Jesus also knew of events yet to occur.  Such foresight is displayed most clearly prior to the last week in Jerusalem in the three predictions of his passion.  As those predictions turned out to be correct, our confidence in the accuracy of Jesus’ foreknowledge is enhanced.  These experiences heighten our confidence that whatever Jesus predicts will happen, will in fact occur.  

One instance of Jesus’ foreknowledge occurs in the account of the woman who anoints him with precious ointment.  Jesus announces that by doing this she has prepared his body for burial.  When we read later that Jesus was placed in the tomb without the usual preparation of the corpse, and that therefore his anointing at Bethany was his last anointing prior to burial, the striking nature of Jesus’ foreknowledge is shown.  

Such foreknowledge is again demonstrated when Jesus tells his disciples the temple in Jerusalem will be destroyed, a destruction already symbolically announced when Jesus temporarily brought worship in the temple to an end.  The predicted destruction begins with Jesus’ death, when the curtain protecting the “Holy of Holies” is torn from top to bottom; a profaned “Holy of Holies” is no longer a fit place for a holy God.

Jesus’ foreknowledge is demonstrated when he instructs his disciples about arrangements for their Passover meal together and it occurs just as he had said it would.  Mark gives no hint that Jesus had made these arrangements beforehand.  During that Passover meal, Jesus predicts that his betrayer will be one of the Twelve with him at the meal, a prediction that proves tragically accurate with the betrayal by Judas.  After the meal, Jesus foretells the desertion of all his disciples, and specifically the threefold betrayal by Peter, events that then occur as Jesus said.

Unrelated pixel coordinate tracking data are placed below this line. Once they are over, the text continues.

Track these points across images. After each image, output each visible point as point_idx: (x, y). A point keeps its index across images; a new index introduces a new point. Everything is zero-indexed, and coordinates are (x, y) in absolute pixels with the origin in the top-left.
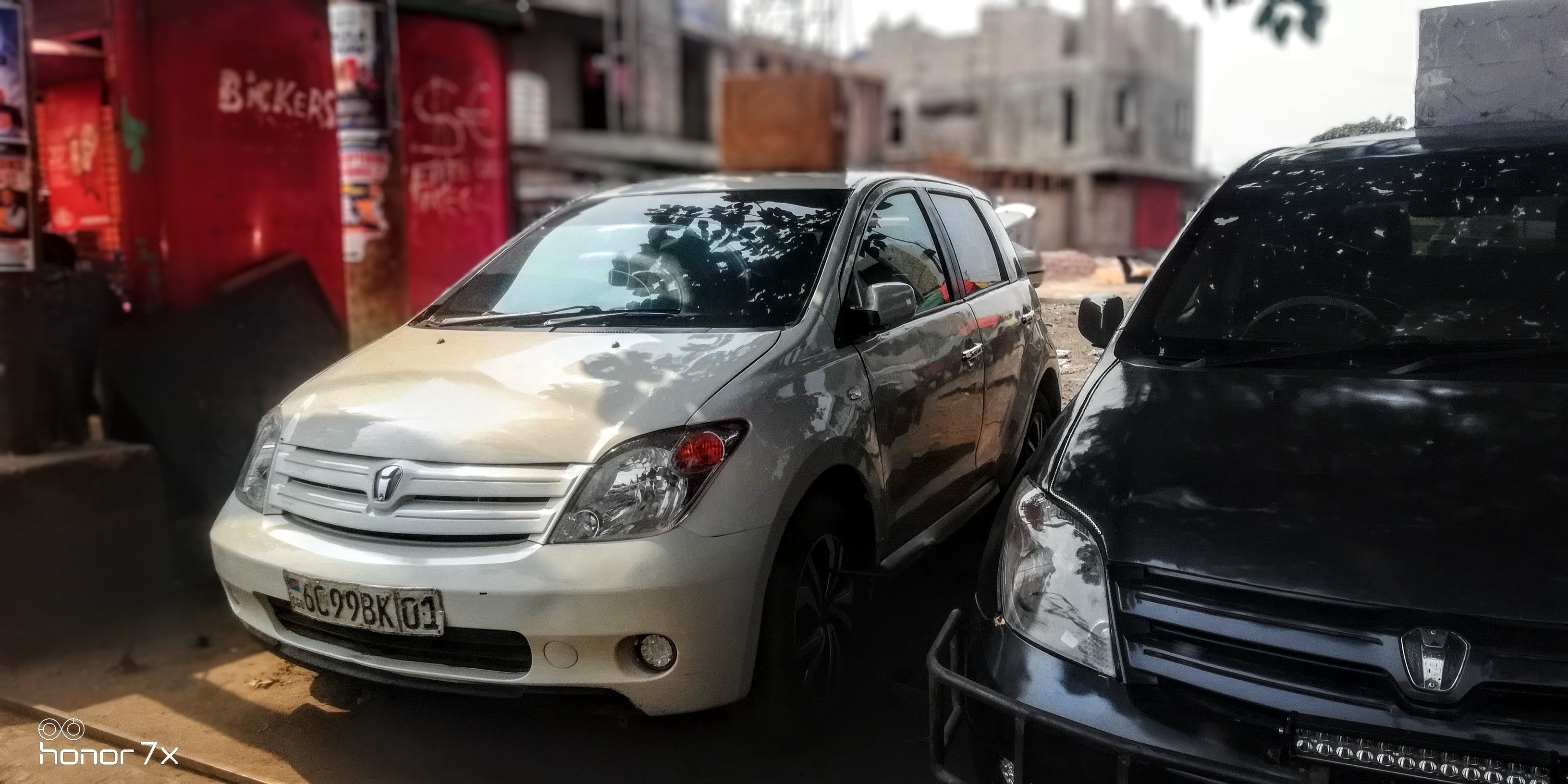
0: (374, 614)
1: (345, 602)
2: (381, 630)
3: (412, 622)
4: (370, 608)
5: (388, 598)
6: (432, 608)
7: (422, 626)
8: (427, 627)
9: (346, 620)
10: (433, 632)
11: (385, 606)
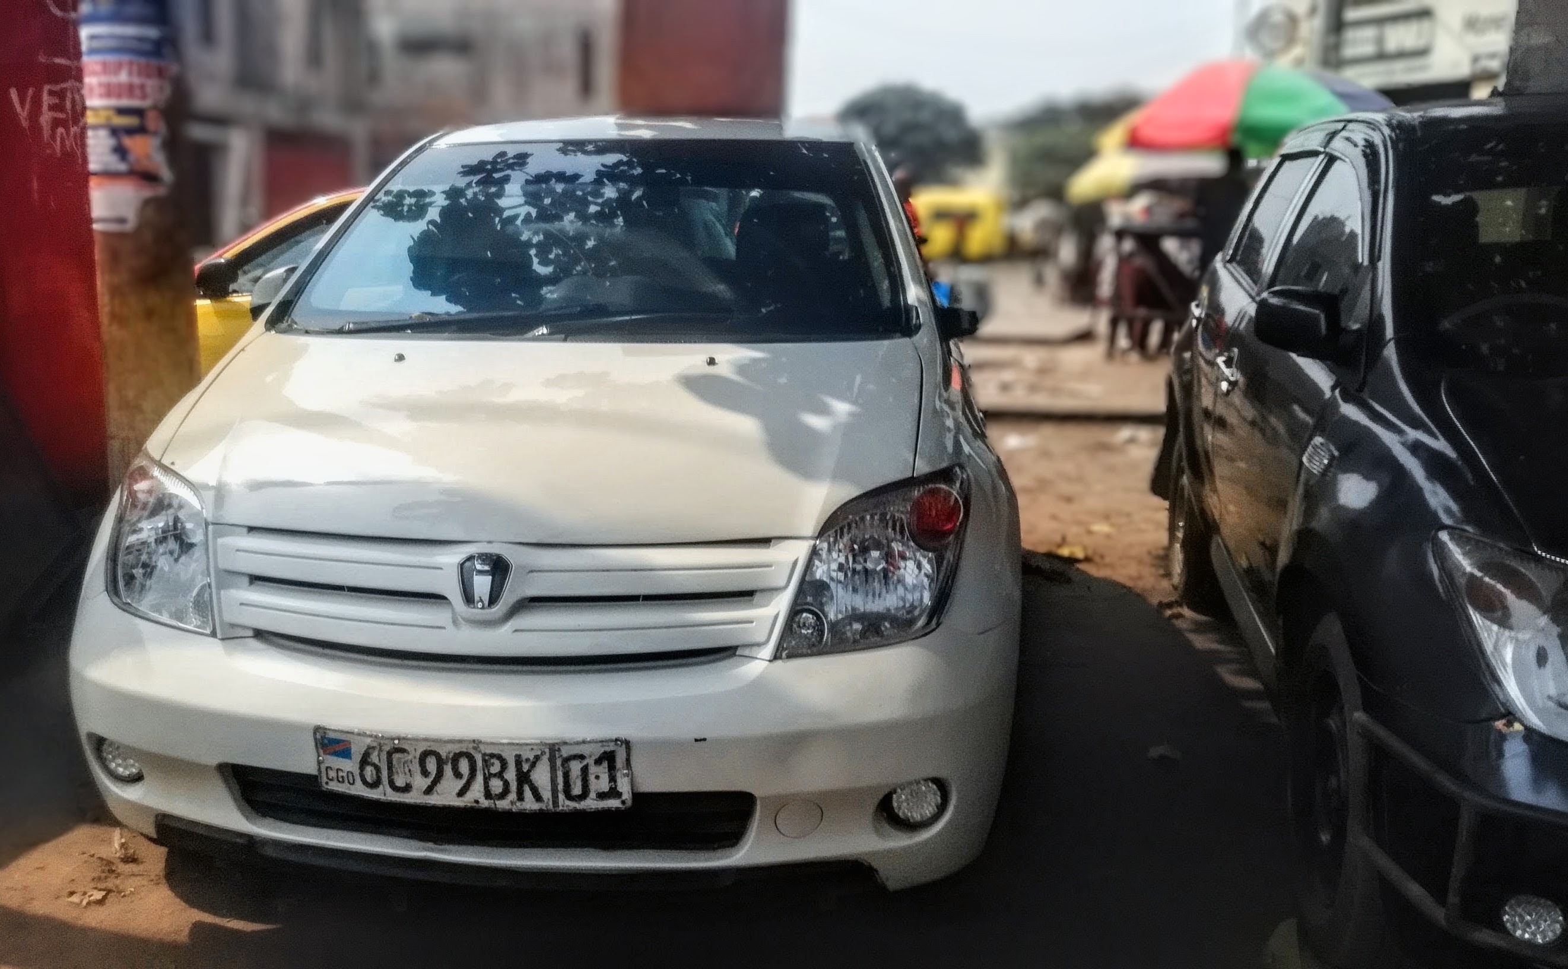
0: (506, 784)
1: (448, 769)
2: (519, 807)
3: (577, 790)
4: (500, 775)
5: (537, 758)
6: (612, 768)
7: (593, 795)
8: (601, 796)
9: (447, 795)
10: (613, 803)
11: (529, 771)
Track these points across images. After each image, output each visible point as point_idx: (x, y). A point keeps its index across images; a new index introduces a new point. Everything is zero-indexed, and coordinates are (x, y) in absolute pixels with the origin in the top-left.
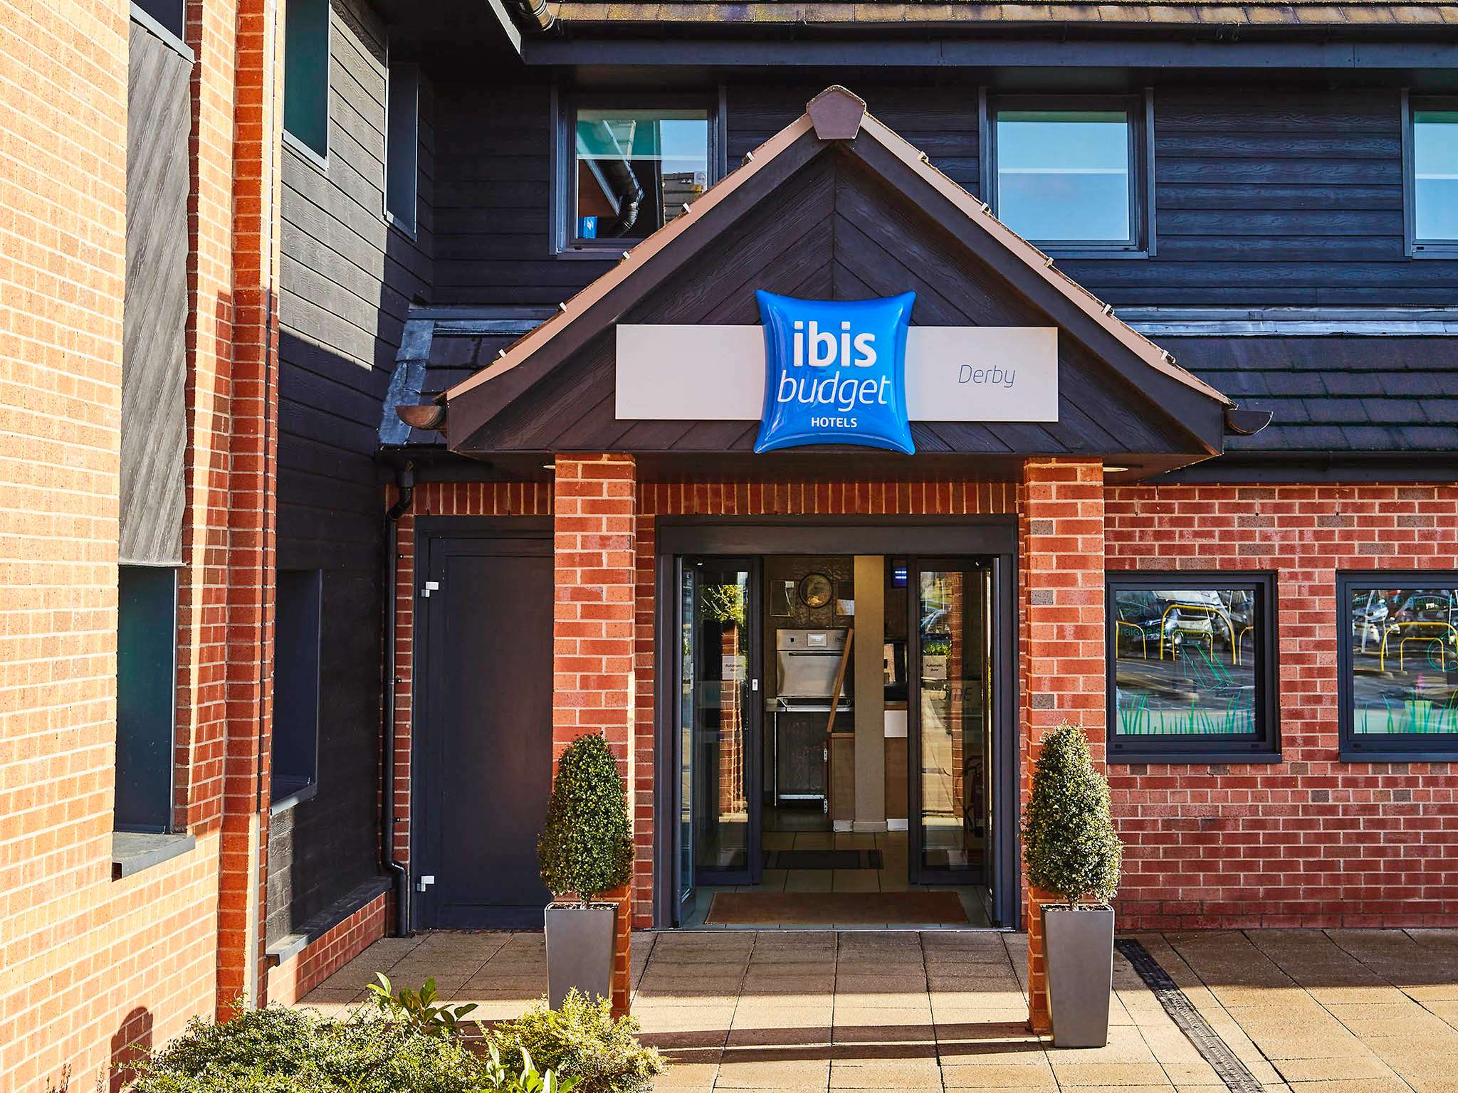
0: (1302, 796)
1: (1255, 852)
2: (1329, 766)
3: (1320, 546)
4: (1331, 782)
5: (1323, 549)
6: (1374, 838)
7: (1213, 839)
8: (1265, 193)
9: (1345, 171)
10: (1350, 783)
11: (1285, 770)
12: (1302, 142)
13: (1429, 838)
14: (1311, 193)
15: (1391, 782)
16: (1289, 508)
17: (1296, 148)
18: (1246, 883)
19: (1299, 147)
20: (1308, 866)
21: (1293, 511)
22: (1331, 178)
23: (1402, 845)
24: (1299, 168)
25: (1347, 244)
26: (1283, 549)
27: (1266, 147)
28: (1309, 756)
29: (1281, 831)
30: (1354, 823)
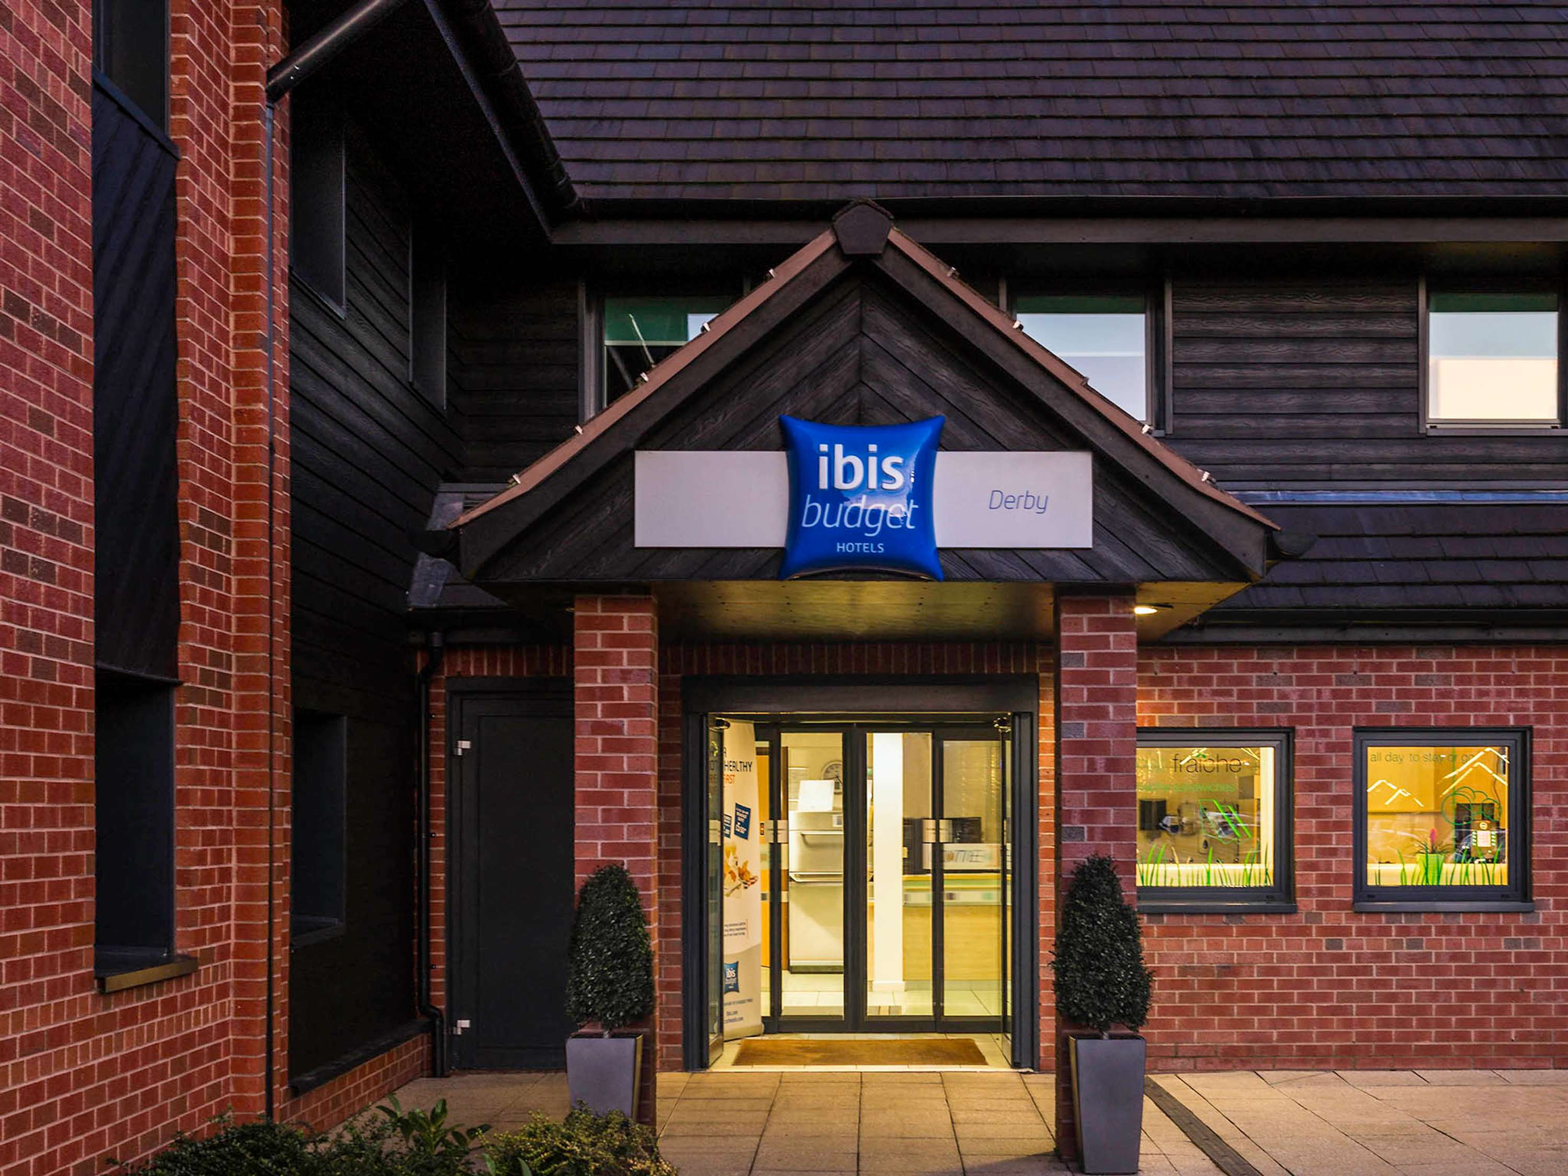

As Jesus’ predictions are proved true, we gain confidence in Jesus’ ability to foreknow the future.  That is important, since the events we have been discussing were not the only things Jesus predicted.  Before the officials of Judaism, in answer to the question of Jesus’ identity, he had said those questioning him would see him “sitting at the right hand of Power, and coming with the clouds of heaven”.  That has yet to occur.  Again at the Last Supper, Jesus had said he would drink wine anew in God’s kingdom, and that has not happened.  There is Jesus’ statement to the disciples that he would go ahead of them to Galilee, after he was raised from the dead, and that isn’t yet been fulfilled either.  In this way we are assured that all other unfulfilled predictions of Jesus will also yet find their fulfillment.  These predictions point beyond themselves to a final fulfillment yet to occur.  The story of Jesus has yet to be completed.  And some of what remains of the story of Jesus will be completed by us in our own lives.